Le regard de saint François sur la création inspire une approche renouvelée de l'écologie. Frère Éric Bidot, en s'appuyant sur des sources franciscaines, relève un lien possible entre imitation du Christ et retour à la création, entre foi et écologie. On entre dans l'itinéraire par une affirmation : le Cantique de frère Soleil, œuvre écrite à la fin de la vie de François, concentre l'essentiel de son expérience de Dieu. Celle du dénuement, dans lequel jaillit la louange la plus pure. Celle de la communion aux souffrances du Christ, dans laquelle il reçoit dans son corps les stigmates de la Passion. La suite de l'ouvrage développe une conviction : par la foi vécue comme dénuement, et dans la communion au drame du salut, l'homme retrouve sa place dans la création.
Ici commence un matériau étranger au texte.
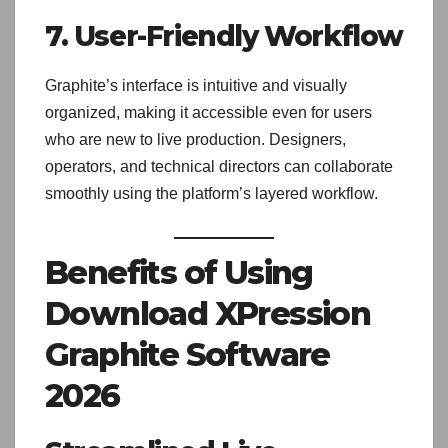
7. User-Friendly Workflow
Graphite’s interface is intuitive and visually
organized, making it accessible even for users
who are new to live production. Designers,
operators, and technical directors can collaborate
smoothly using the platform’s layered workflow.
Benefits of Using
Download XPression
Graphite Software
2026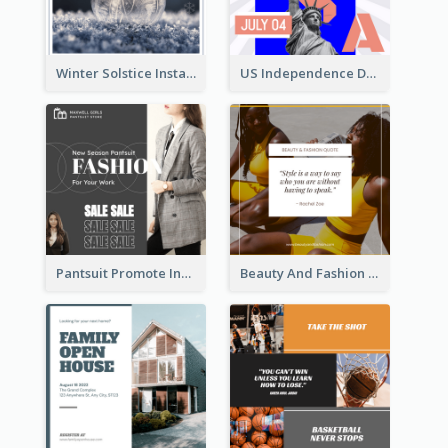
Winter Solstice Instagram Post
US Independence Day Instagram Post
Pantsuit Promote Instagram Post
Beauty And Fashion Inspirational Quote Instagram Post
Ainsi l'homme, vu sous la figure de saint François, est fait pour la louange à condition d'être frère de chaque créature. À condition de mendier sa place dans le « concert des créatures » et de « dire à l'autre qu'il est nécessaire à ma propre vie » (p. 63). Cette orientation de fond expliquerait le dénuement radical pour lequel opte François dès sa conversion : il loge dans des grottes, symboles de la maternité de la Terre, à qui nous devons tant. Dénuement également compris comme tâche de nous réconcilier avec toutes les créatures et de nous mettre à leur service. Vision de l'existence dans sa totalité, où « sœur Mort », parce qu'elle accomplit notre dépouillement ultime, est elle-même notre alliée.
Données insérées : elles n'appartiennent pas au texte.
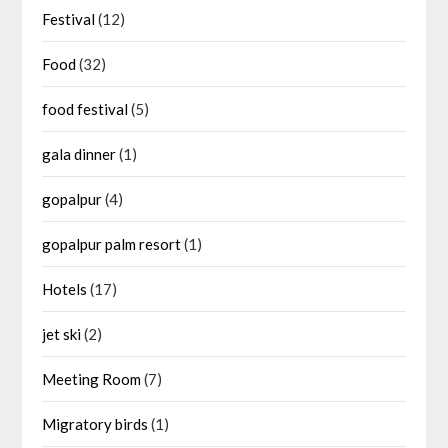
Festival
(12)
Food
(32)
food festival
(5)
gala dinner
(1)
gopalpur
(4)
gopalpur palm resort
(1)
Hotels
(17)
jet ski
(2)
Meeting Room
(7)
Migratory birds
(1)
On pourrait craindre que, pour saint François, les créatures ne soient que des symboles abstraits ou les « vestiges » (selon saint Bonaventure) d'en haut. Ainsi les astres nous ramèneraient au « Bien suprême », le feu serait un objet de fascination élevant à la louange et les oiseaux des messagers des réalités spirituelles. Mais François, en embrassant le lépreux, fait un pas de plus : il consent à la vulnérabilité comme gage de communion avec toutes les créatures. La fraternité universelle est pour lui la forme par excellence de l'Incarnation.

Nous comprenons alors que louer et communier aux souffrances de la création, c'est « voir toute chose en Dieu ». François, en changeant de regard sur la création, peut quitter ses richesses, comme son père, et s'en remettre à l'évêque seul, figure du Christ et de l'Église, qui le reconduit au Père. Entre ce monde et le monde de Dieu, un dépouillement, un pèlerinage et une guérison, pour finalement renoncer à posséder et consentir à servir : « C'est par le service que l'on s'insère dans le monde des créatures, que l'on gagne droit de cité dans l'être et donc aussi droit à la parole » (p. 191).

Parler d'écologie après saint François, c'est retrouver un rapport intérieur à la création, contempler Dieu dans ses créatures et en être affecté dans sa chair. Au point de tisser des relations intimes avec elles et de devenir pour chacune d'elles, un frère, une sœur.